:: EXERCISE ::
Could you output the data as a Markdown table with the columns "Row" and "Line", starting at its first line and stopping after the line that contains "v(-78.25, -2.2) *"? Number each row and leave out blank lines.

:: DATA PROVIDED ::
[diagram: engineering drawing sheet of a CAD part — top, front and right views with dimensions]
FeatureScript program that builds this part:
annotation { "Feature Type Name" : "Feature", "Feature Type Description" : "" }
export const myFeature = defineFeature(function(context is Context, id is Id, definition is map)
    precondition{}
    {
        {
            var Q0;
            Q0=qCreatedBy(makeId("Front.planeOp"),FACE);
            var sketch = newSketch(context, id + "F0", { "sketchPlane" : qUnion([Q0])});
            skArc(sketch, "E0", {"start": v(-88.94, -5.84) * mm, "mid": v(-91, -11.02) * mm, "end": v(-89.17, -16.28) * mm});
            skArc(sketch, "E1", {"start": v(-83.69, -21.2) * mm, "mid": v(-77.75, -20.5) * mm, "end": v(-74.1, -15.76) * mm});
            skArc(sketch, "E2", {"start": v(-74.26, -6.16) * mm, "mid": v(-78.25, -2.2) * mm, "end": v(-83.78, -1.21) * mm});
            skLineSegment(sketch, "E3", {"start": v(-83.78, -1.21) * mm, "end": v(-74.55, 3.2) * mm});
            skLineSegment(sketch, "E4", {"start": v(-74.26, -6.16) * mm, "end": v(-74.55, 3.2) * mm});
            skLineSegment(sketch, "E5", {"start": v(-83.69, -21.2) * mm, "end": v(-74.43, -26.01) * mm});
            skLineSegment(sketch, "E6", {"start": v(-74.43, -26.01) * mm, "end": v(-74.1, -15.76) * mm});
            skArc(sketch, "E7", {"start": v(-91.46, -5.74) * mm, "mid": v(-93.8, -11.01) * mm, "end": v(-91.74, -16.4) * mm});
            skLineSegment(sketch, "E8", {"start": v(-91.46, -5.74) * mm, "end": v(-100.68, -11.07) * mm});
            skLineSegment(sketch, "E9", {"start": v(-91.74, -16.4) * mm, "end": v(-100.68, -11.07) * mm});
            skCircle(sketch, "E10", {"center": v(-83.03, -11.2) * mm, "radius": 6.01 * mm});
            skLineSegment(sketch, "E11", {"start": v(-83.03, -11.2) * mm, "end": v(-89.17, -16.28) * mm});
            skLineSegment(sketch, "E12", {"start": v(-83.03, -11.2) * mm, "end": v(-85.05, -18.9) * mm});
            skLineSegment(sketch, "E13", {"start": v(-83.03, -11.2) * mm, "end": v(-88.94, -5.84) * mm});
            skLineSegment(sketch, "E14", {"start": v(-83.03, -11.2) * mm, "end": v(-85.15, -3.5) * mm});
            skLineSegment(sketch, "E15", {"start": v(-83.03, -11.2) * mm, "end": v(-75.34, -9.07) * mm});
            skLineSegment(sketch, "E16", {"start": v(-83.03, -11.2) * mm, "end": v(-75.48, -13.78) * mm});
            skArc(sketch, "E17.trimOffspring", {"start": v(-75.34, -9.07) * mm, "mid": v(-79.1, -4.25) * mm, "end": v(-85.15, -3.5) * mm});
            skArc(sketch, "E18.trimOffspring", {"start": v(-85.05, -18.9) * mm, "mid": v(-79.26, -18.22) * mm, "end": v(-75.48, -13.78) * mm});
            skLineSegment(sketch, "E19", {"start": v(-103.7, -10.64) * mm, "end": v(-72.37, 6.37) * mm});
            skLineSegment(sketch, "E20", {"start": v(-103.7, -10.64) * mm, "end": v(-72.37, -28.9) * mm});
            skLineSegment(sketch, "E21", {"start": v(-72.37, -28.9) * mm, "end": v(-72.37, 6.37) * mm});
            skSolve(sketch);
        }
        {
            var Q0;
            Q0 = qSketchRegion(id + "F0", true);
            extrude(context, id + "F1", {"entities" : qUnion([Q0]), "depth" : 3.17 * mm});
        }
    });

:: COMPLETE ANSWER ::
| Row | Line |
|---|---|
| 1 | [diagram: engineering drawing sheet of a CAD part — top, front and right views with dimensions] |
| 2 | FeatureScript program that builds this part: |
| 3 | annotation { "Feature Type Name" : "Feature", "Feature Type Description" : "" } |
| 4 | export const myFeature = defineFeature(function(context is Context, id is Id, definition is map) |
| 5 |     precondition{} |
| 6 |     { |
| 7 |         { |
| 8 |             var Q0; |
| 9 |             Q0=qCreatedBy(makeId("Front.planeOp"),FACE); |
| 10 |             var sketch = newSketch(context, id + "F0", { "sketchPlane" : qUnion([Q0])}); |
| 11 |             skArc(sketch, "E0", {"start": v(-88.94, -5.84) * mm, "mid": v(-91, -11.02) * mm, "end": v(-89.17, -16.28) * mm}); |
| 12 |             skArc(sketch, "E1", {"start": v(-83.69, -21.2) * mm, "mid": v(-77.75, -20.5) * mm, "end": v(-74.1, -15.76) * mm}); |
| 13 |             skArc(sketch, "E2", {"start": v(-74.26, -6.16) * mm, "mid": v(-78.25, -2.2) * mm, "end": v(-83.78, -1.21) * mm}); |